Non-professional actor and boxer Chad McKinney, the star of Beast.
Brothers Sam and Tom McKeith graduated from AFTRS in 2010. Since then their shorts have played at the likes of Berlin, Telluride and Busan.
Both still work part-time, Sam for The Huffington Post and Tom for Legal Aid.
The pair have just made their feature debut with Beast, which premiered in Toronto last year and screened at the Sydney Film Festival last month.
Beast is set in the Philippines and follows a local boxer, played by real-life boxer Chad McKinney.
The brothers began developing the script three years ago with Will Jaymes, an LA-based Australian actor who co-wrote and co-produced and has a small role in the film as a local heavy.
The script went through Screen NSW's Aurora program and took a year and a half to write. The decision to set it in South-East Asia was an organic one, said Tom.
"When we were in Busan we met some Filipino filmmakers who we got on well with, and it was just a great fit for the story as well. That was the main thing. I don't think it's a story we could have really told in Australia."
Beast is about a boxer who goes into the ring with gloves laced with cement and accidentally kills his opponent.
Shooting in the Philippines meant the privately raised budget could be kept low.
The brothers managed to enlist ubiquitous American character actor Garret Dillahunt via a prior connection to producer Robert Coe.
"We felt like he was one of those actors who's always good but doesn't usually get the major roles," Tom said. "He also had a connection to the Philippines. He did a film there called Amigo, so we knew he'd be open to the possibility of going there to film."
The shoot lasted 20 days and felt very different to an Australian shoot, according to Tom.

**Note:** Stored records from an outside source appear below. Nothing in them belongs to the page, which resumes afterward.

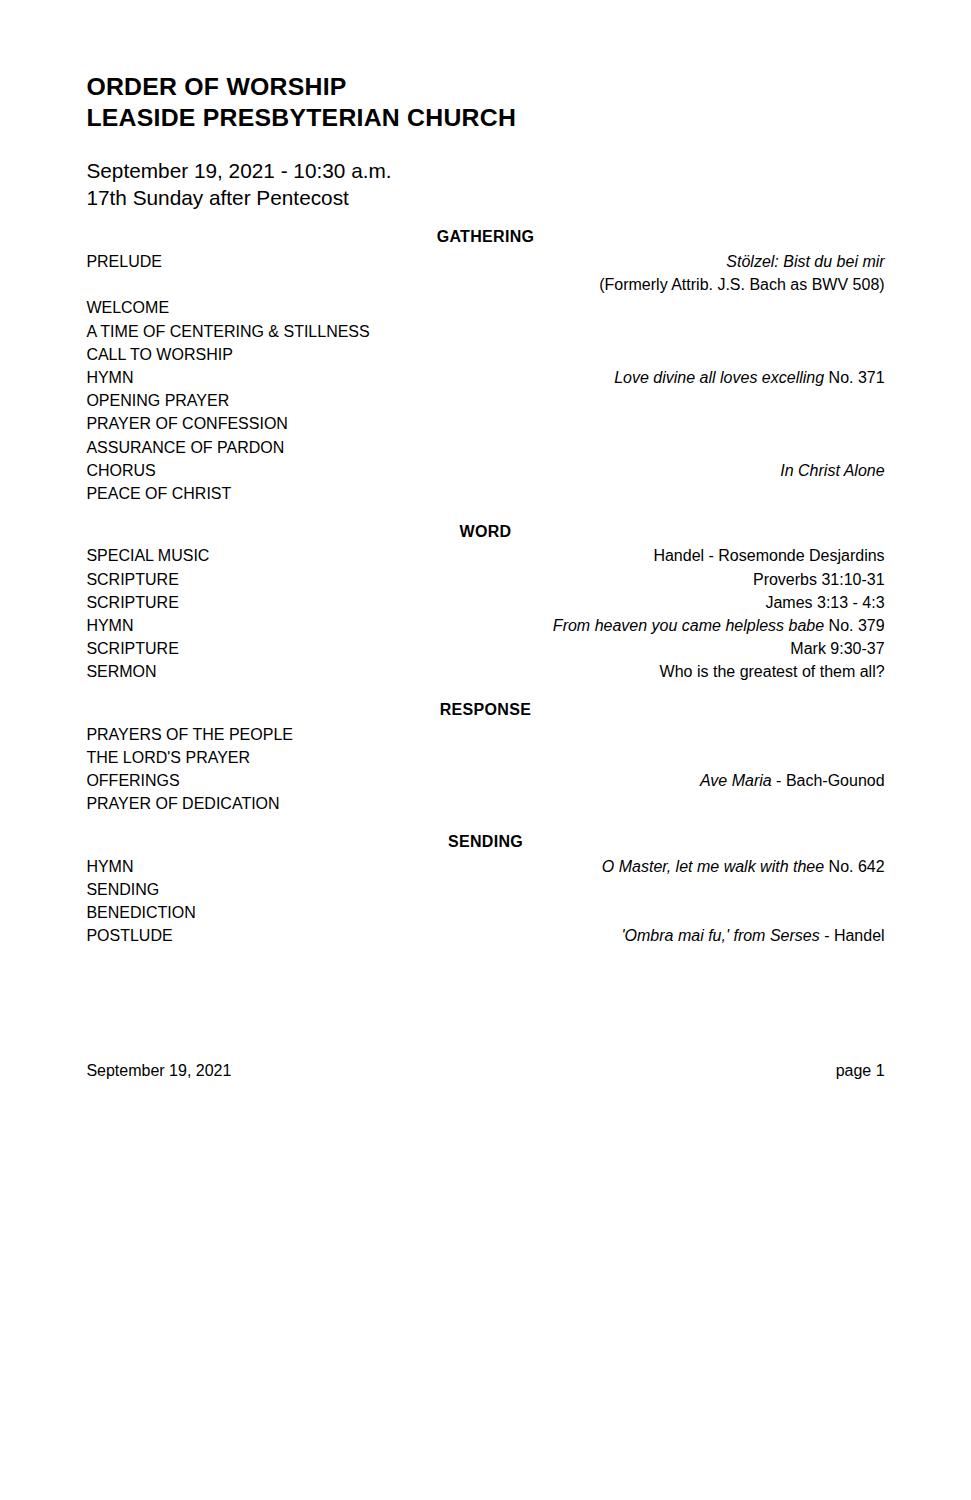ORDER OF WORSHIP
LEASIDE PRESBYTERIAN CHURCH
September 19, 2021 - 10:30 a.m.
17th Sunday after Pentecost
GATHERING
| PRELUDE | Stölzel: Bist du bei mir (Formerly Attrib. J.S. Bach as BWV 508) |
| WELCOME | |
| A TIME OF CENTERING & STILLNESS | |
| CALL TO WORSHIP | |
| HYMN | Love divine all loves excelling No. 371 |
| OPENING PRAYER | |
| PRAYER OF CONFESSION | |
| ASSURANCE OF PARDON | |
| CHORUS | In Christ Alone |
| PEACE OF CHRIST | |
WORD
| SPECIAL MUSIC | Handel - Rosemonde Desjardins |
| SCRIPTURE | Proverbs 31:10-31 |
| SCRIPTURE | James 3:13 - 4:3 |
| HYMN | From heaven you came helpless babe No. 379 |
| SCRIPTURE | Mark 9:30-37 |
| SERMON | Who is the greatest of them all? |
RESPONSE
| PRAYERS OF THE PEOPLE | |
| THE LORD'S PRAYER | |
| OFFERINGS | Ave Maria - Bach-Gounod |
| PRAYER OF DEDICATION | |
SENDING
| HYMN | O Master, let me walk with thee No. 642 |
| SENDING | |
| BENEDICTION | |
| POSTLUDE | 'Ombra mai fu,' from Serses - Handel |
September 19, 2021 page 1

"They shoot longer hours, but I would say at a lower intensity than you would on an Australian shoot. So we'd be shooting sometimes 14, 18-hour days, but at a slower pace. So it has its positives and negatives."
The directors and DoP Mike Steel elected to shoot on the ARRI AMIRA when it was still very new.
"It's all handheld in the film and there are lots of tight spaces. The Philippines is densely populated, especially in shanty areas. [We were working in] narrow hallways and doorways, and there just wasn't space for a big camera."
The lightness of the camera also made the long days manageable for Steel, McKeith said.
On-set, the brothers made sure that only one person was communicating with an actor at any given time, "because you don't want mixed messages," said Tom.
"Generally we do a scene, then talk together, then one of us speaks to the actor. The other one might speak to Mike or to production design or whatever. It's rare that we have a big disagreement about what should happen."
Post was completed at Sydney's Trackdown with the aid of completion funding from Screen Australia.
The film debuted at Toronto, where it was nominated for the Dropbox award for best first feature, and has since played Warsaw, Adelaide, Canberra and Sydney.
The brothers are currently writing a film set on the border with Mexico, which Tom describes as "a social-thriller. [There's] a bit of continuity with Beast in terms of the style of film."
Tom is also working on a sci-fi film with Jaymes and Talia Zucker, In Vitro, that was selected for the Sundance Screenwriters Lab earlier this year.
When IF spoke to Jaymes earlier in the year, he described the film as "a psychological sci-fi thriller set in a very real world… about a young woman who is kept in isolation on a cattle ranch in northern America and slowly comes to realise the truth about her existence."
The McKeiths are hoping their next outing behind the camera won't be such a shoestring affair.
"If you're working at a really small budget like Beast it's hard to make it a sustainable thing."